As frontline health care workers across the United States receive the first doses of the coronavirus vaccine, the public eagerly awaits information about when it will be available to the masses. In the meantime, many are wondering just how many people need to be vaccinated in order to achieve herd immunity, which could be the light at the end of this pandemic tunnel.
What is herd immunity?
Herd immunity happens when enough people in a certain population have become immune to an illness — either because they’ve already been infected, or in the majority of cases, because they've been vaccinated — to protect those without immunity. Vincy Samuel, PhD, MPH, director of Employee Health at Baptist Health, said the number of vaccinated people it takes to reach herd immunity depends on the virus in question.

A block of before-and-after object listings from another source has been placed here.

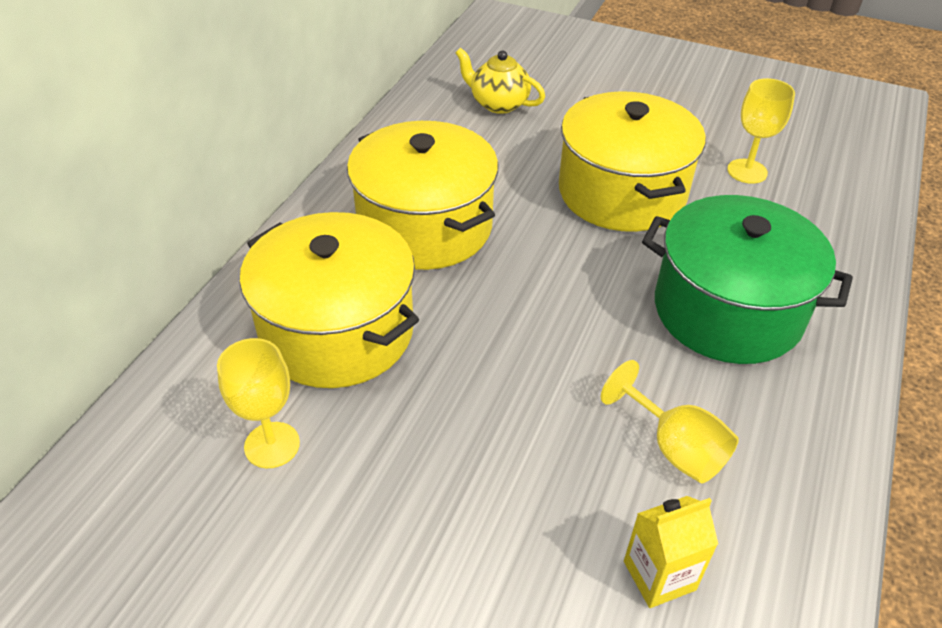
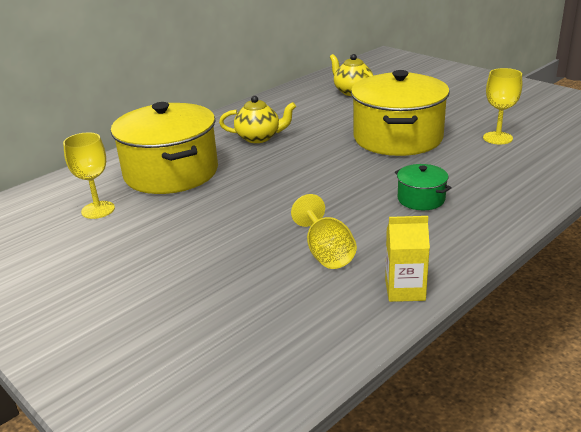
camera: 25 degrees right, 15 degrees down
yellow pot [347,121,498,270] -> yellow teapot [219,96,296,143]
yellow carton [624,496,718,608] -> yellow carton moved to [385,216,430,302]
green pot [642,195,853,364] -> green pot [395,164,452,210], size x0.45

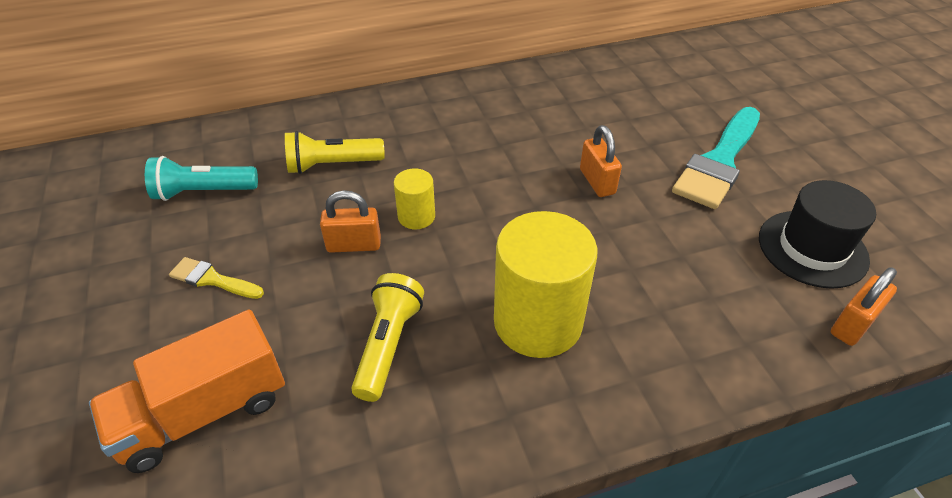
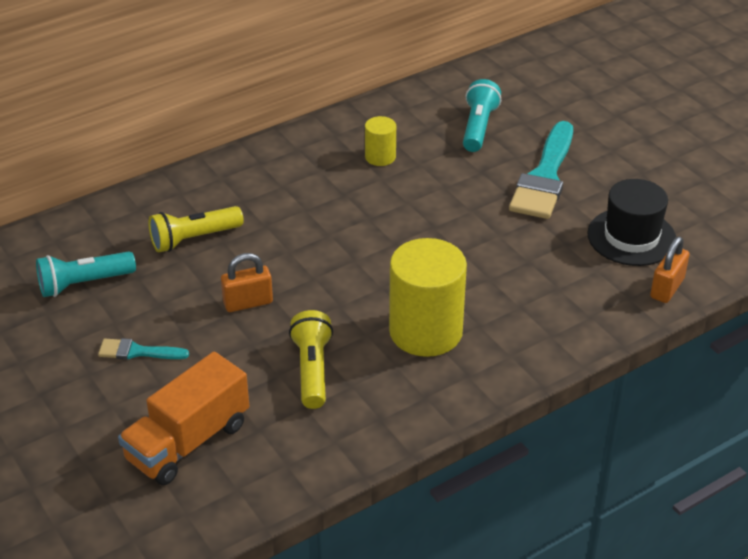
camera: 15 degrees left, 5 degrees down
yellow brush [169,257,264,299] -> turquoise brush [98,338,189,360]
yellow cylinder [394,169,435,229] -> yellow cylinder moved to [365,116,396,166]
orange padlock [580,125,622,197] -> none
none -> turquoise flashlight [463,79,501,152]

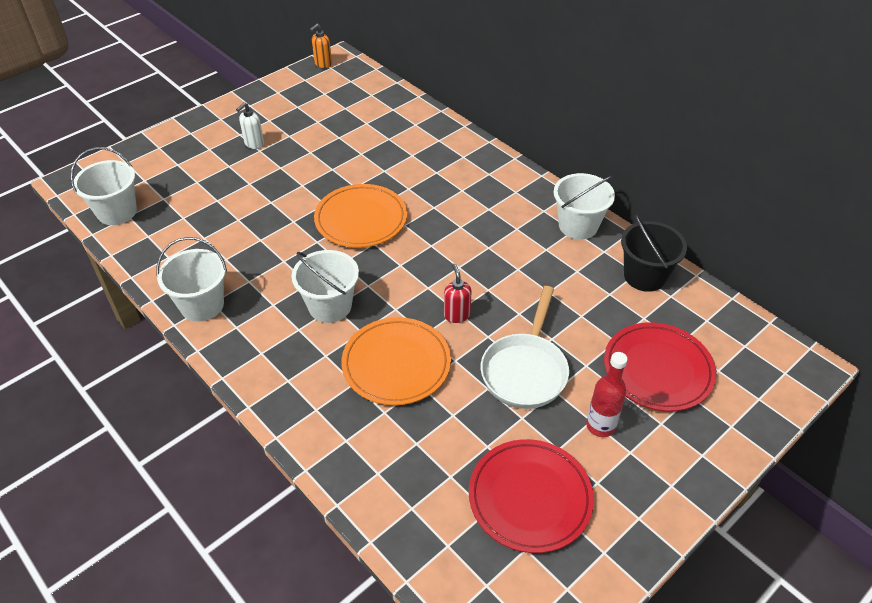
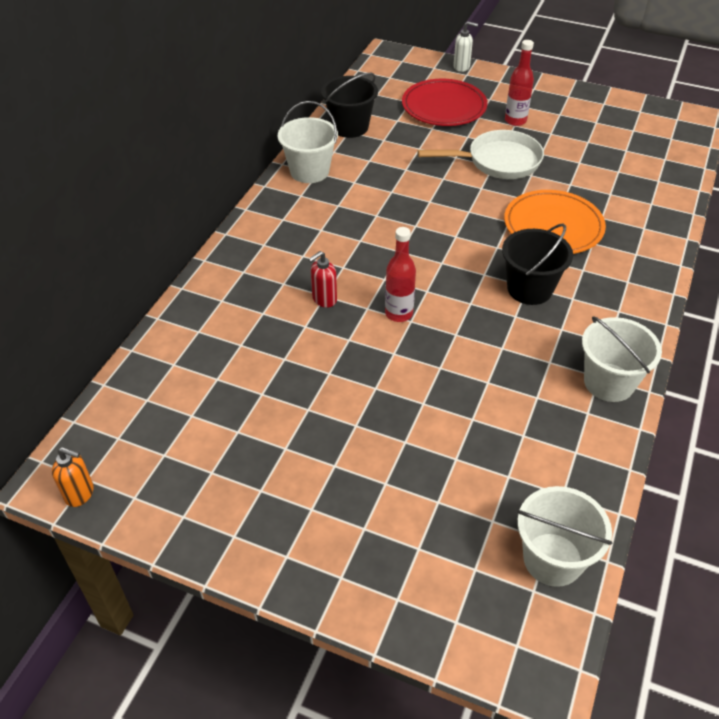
camera: 115 degrees left, 0 degrees up
white soap dispenser [236,102,264,149] -> white soap dispenser moved to [453,21,478,72]
white bucket [292,250,359,323] -> black bucket [502,223,573,305]
orange plate [314,184,407,248] -> red bottle [385,227,416,322]
red soap dispenser [444,264,472,323] -> red soap dispenser moved to [308,251,337,308]
red plate [469,439,594,553] -> none

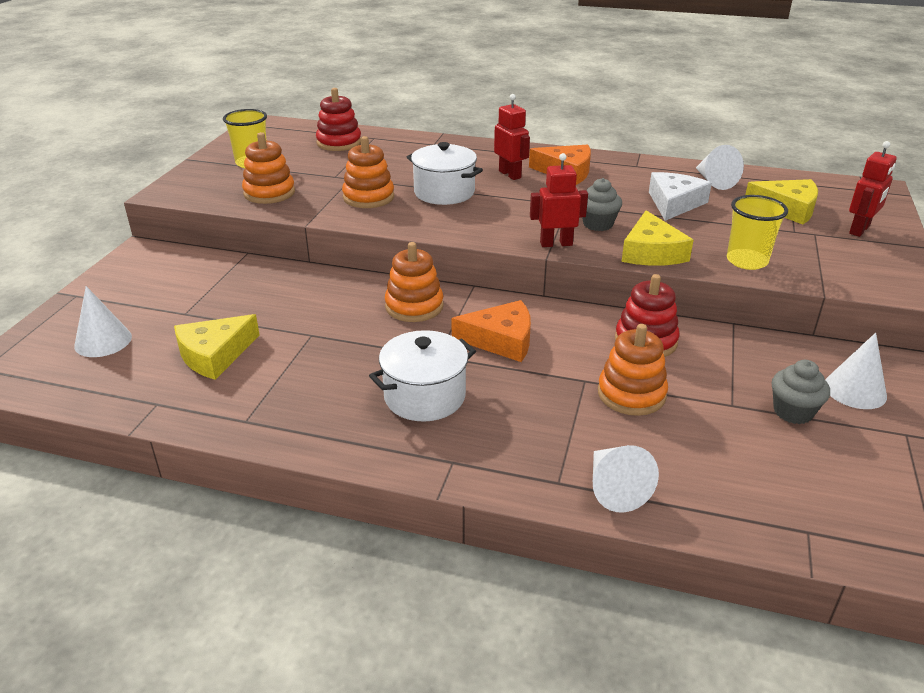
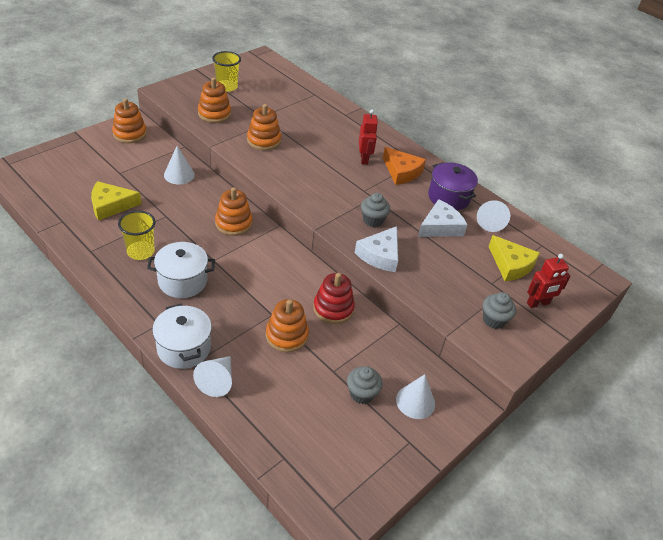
camera: 25 degrees right, 10 degrees up
white cone [74,286,132,357] -> white cone moved to [164,146,195,185]
red stacking toy [316,88,361,151] -> none
white pot [407,142,483,205] -> white pot moved to [152,304,212,369]
orange cheese [452,300,531,362] -> none
red robot [530,153,588,247] -> none
yellow cheese [622,210,693,266] -> white cheese [355,226,398,272]
yellow cup [727,195,788,270] -> yellow cup moved to [118,210,155,260]
none -> orange stacking toy [112,98,147,143]
none -> purple pot [428,162,478,211]
none -> grey cupcake [483,292,516,329]

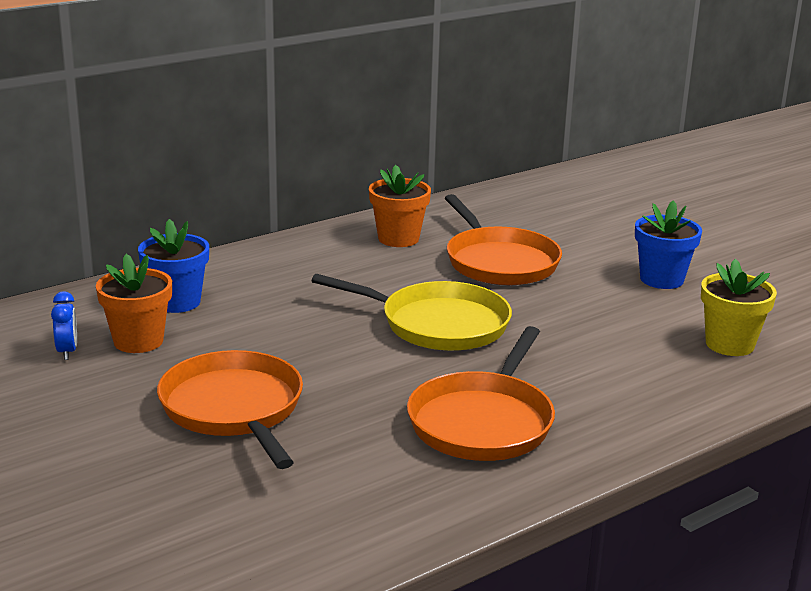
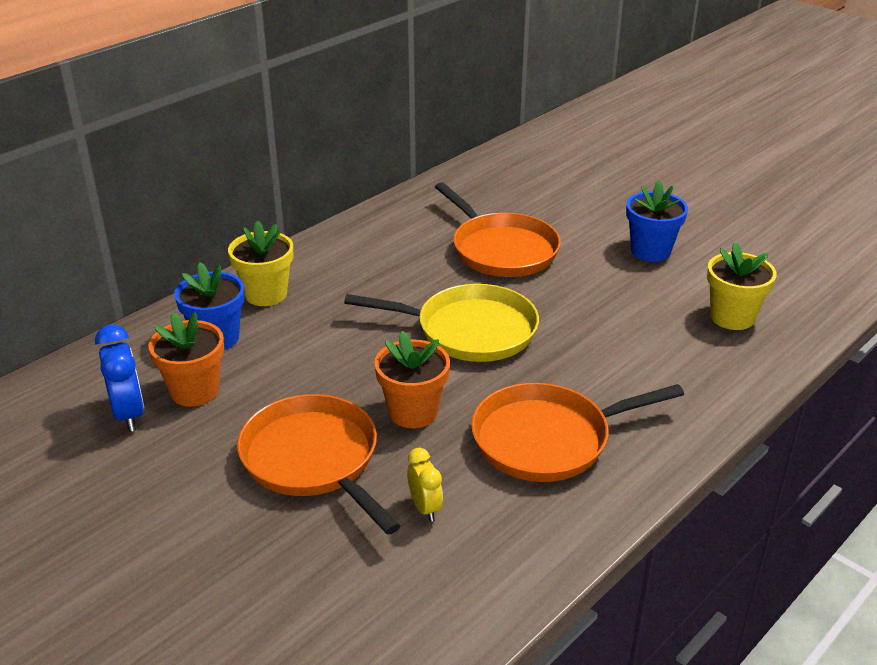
camera: 10 degrees left, 10 degrees up
blue clock [51,291,77,360] -> blue clock [95,325,144,432], size x1.59
orange flower pot [369,165,431,247] -> orange flower pot moved to [374,331,450,428]
orange pan [407,326,555,461] -> orange pan turned 60 degrees clockwise [471,383,684,482]
none -> yellow flower pot [228,220,293,306]
none -> yellow clock [407,448,443,522]

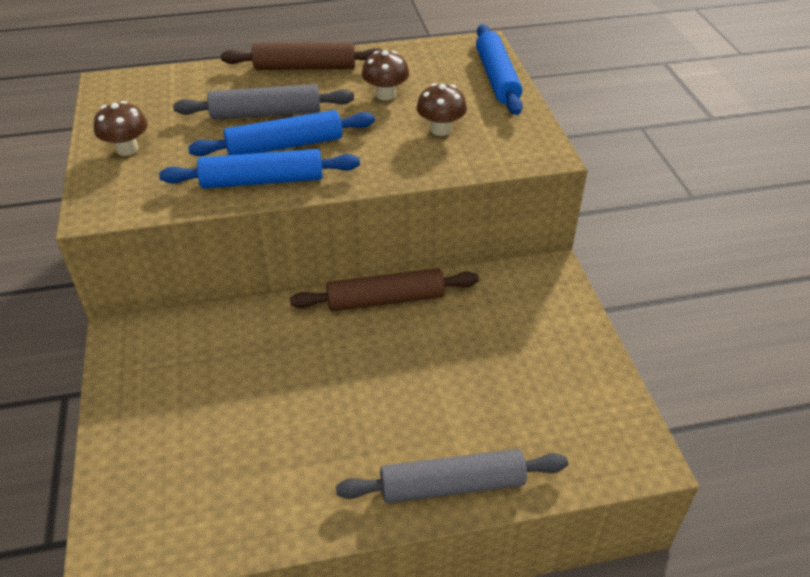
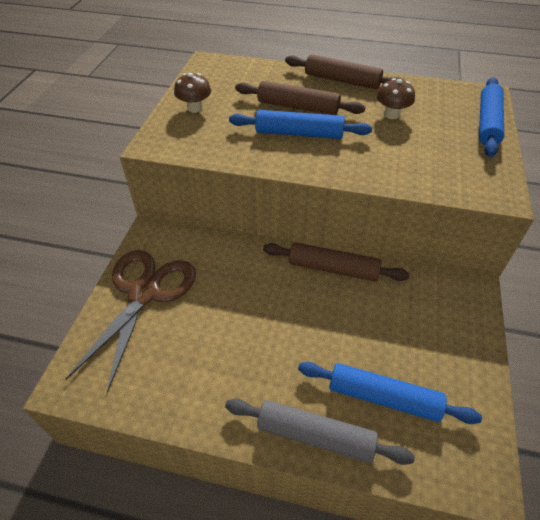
camera: 25 degrees right, 5 degrees up
blue rolling pin [159,149,360,188] -> blue rolling pin moved to [298,362,482,424]
grey rolling pin [173,84,354,120] -> brown rolling pin [235,81,365,115]
brown mushroom [416,83,467,136] -> none
none -> brown scissors [66,250,196,393]

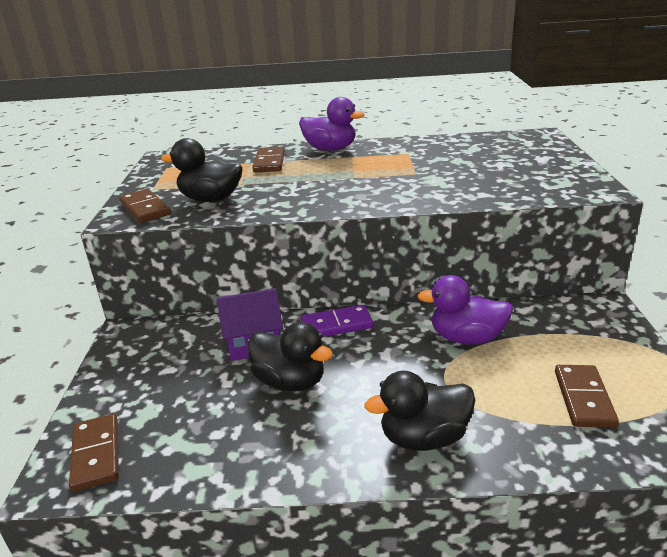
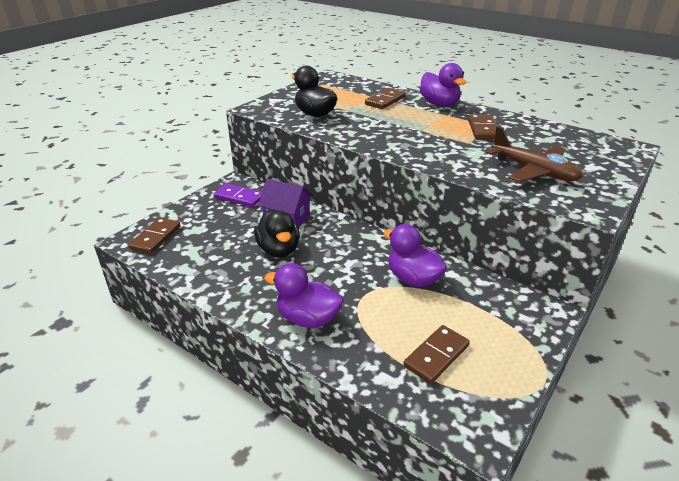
camera: 35 degrees right, 5 degrees up
brown domino [119,189,171,223] -> brown domino moved to [468,114,497,139]
purple domino [301,305,374,337] -> purple domino moved to [213,183,262,207]
black duck [364,371,475,451] -> purple duck [264,263,344,328]
none -> brown plane [487,127,583,182]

“The more contagious the disease, the higher the percentage of the population that needs to be immune to achieve herd immunity. The percentage for herd immunity from measles, for example, is really high, around 94%,” she explained.
Achieving herd immunity as a nation would mean those who can receive the vaccine are helping to protect those who can’t from getting COVID-19.
“There’s not yet a vaccine for children under 16. There may also be people who are allergic to a component of the vaccine, in which case they may not be eligible to receive it,” Samuel said.
How big is the herd?
What is that magic herd immunity percentage for the COVID vaccine? Experts are not yet sure. Some sources state anywhere from 70% to 90% of the U.S. population will need to receive both doses in order to reach herd immunity, as we have for measles, mumps, and other illnesses.
“Besides just needing a large percentage of immunity before herd immunity can be achieved, we also don’t know how long immunity lasts,” Samuel said. “We still have much to learn about both natural and vaccine-induced immunity to COVID-19. In addition, you may still have outbreaks in areas with low vaccination rates.”
Samuel added the most important things anyone can do to help end the pandemic are:
- Get vaccinated
- Receive both doses of the vaccine in the recommended timeframe
- Continue practicing social distancing, masking, handwashing, and other precautions until herd immunity is achieved
Remember, you can still transmit the virus to those who are susceptible even after you are vaccinated, Samuel cautioned.